Zone d’attraction de la gare de Bruxelles-Midi. Les zones cerclées représentent les plus fortes concentrations.

Une dernière carte offre une vue d’ensemble de la desserte de l’agglomération bruxelloise par chemin de fer. On peut y relever, par secteur urbain, la densité de travailleurs migrants utilisant le chemin de fer. La concentration aux environs de la liaison nord-sud saute aux yeux.

D’autre part, on remarque clairement que les zones de travail s’éloignent du centre et se déplacent de plus en plus vers l’est. Bien entendu, toutes ces cartes ne servent que d’auxiliaires lors de l’interprétation des résultats de l’enquête ; elles ne font que transmettre une impression ou une image. Aussi belles et précises qu’elles soient, elles ne permettent pas d’utiliser intégralement toutes les données numériques disponibles. La banque des données de l’enquête comprend également de précieuses informations relatives à la distribution temporelle et à la durée de l’heure de pointe.

 Pourquoi tout ce matériel numérique

Naturellement, il est utile, pour ne pas dire indispensable, de connaître parfaitement l’importance, la répartition géographique, ... en d’autres mots la situation du trafic par rail des travailleurs migrants. Mais il y a plus passionnant : à partir de cette situation, s’efforcer de dégager le comportement des travailleurs migrants. Certains travailleurs migrants passent par la gare de Bruxelles Central bien que leur lieu de travail se trouve à proximité immédiate de Bruxelles Congrès. Pourquoi agissent-ils ainsi ? Quel est le temps d’attente tenu pour normal par les travailleurs migrants qui, le soir, attendent leur train, ou en d’autres termes quelle est la fréquence des trains souhaitée sur une ligne déterminée ?

Densité de migrants alternants utilisant le train. Répartition géographique selon le lieu de travail. L’intensité de la couleur est proportionnelle au nombre de migrants par hectare.

Dans quelles conditions se font les changements de trains ? Pourquoi la desserte ferroviaire d’une certaine région rencontre-t-elle plus de succès qu’une autre ? La vitesse des trains a-t-elle une importance capitale pour la qualité de la liaison ? Par une étude statistique sérieuse, il est possible de dégager de l’observation de la situation existante la réponse à ces questions et à bien d’autres.

Les résultats de l’enquête nous fournissent le relevé précis, complet et circonscrit de la situation existante qui est nécessaire pour pareille étude.

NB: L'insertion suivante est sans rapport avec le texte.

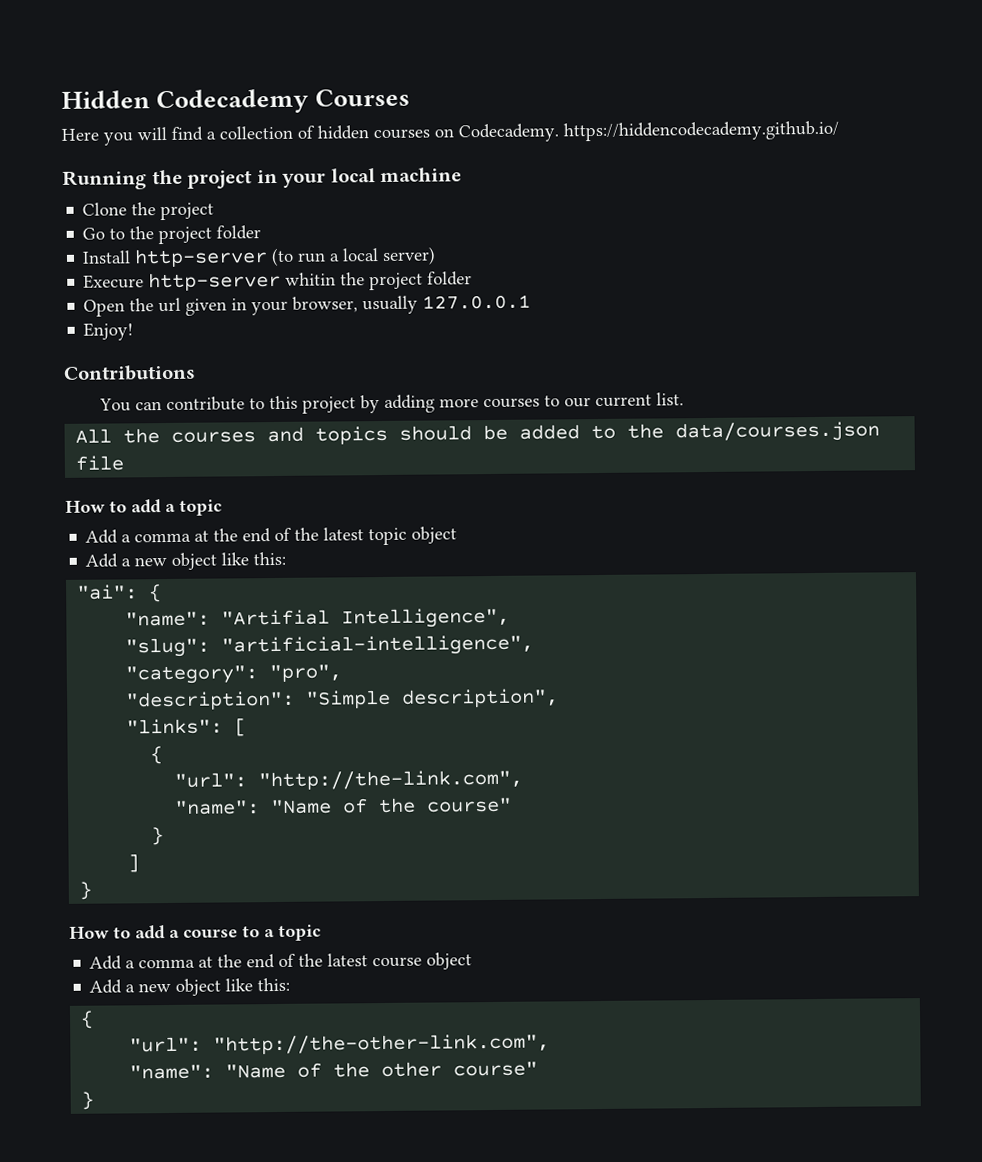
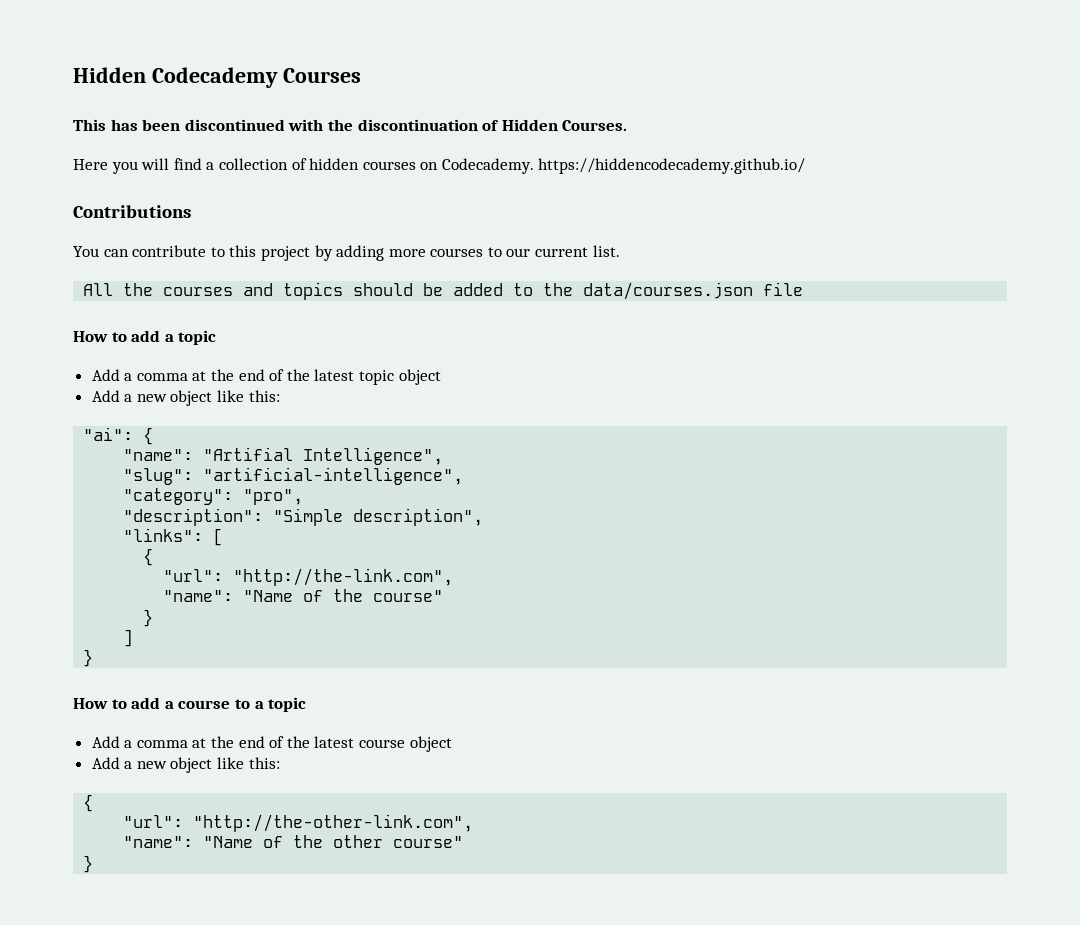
(411, 97) none -> [73,119,628,131] // This has been discontinued with the discontinuation of Hidden Courses.
[62,167,463,190] [82,202,215,221] [82,225,262,245] [82,246,437,268] [83,271,473,292] [83,294,532,317] [83,322,134,341] // Running the project in your local machine // Clone the project // Go to the project folder // Install http-server (to run a local server) // Execure http-server whitin the project folder // Open the url given in your browser, usually 127.0.0.1 // Enjoy! -> (806, 166) none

Cette enquête constitue la première tentative d’étude complète et précise du comment et du pourquoi du trafic ferroviaire moderne. Bien entendu pareille tentative comporte sa part d’imperfection.


Source : Le Rail, février 1977


[1Cette liste se limite aux gares où le nombre total des travailleurs migrants au départ est supérieur à 3 000. Elle ne tient pas compte de la destination.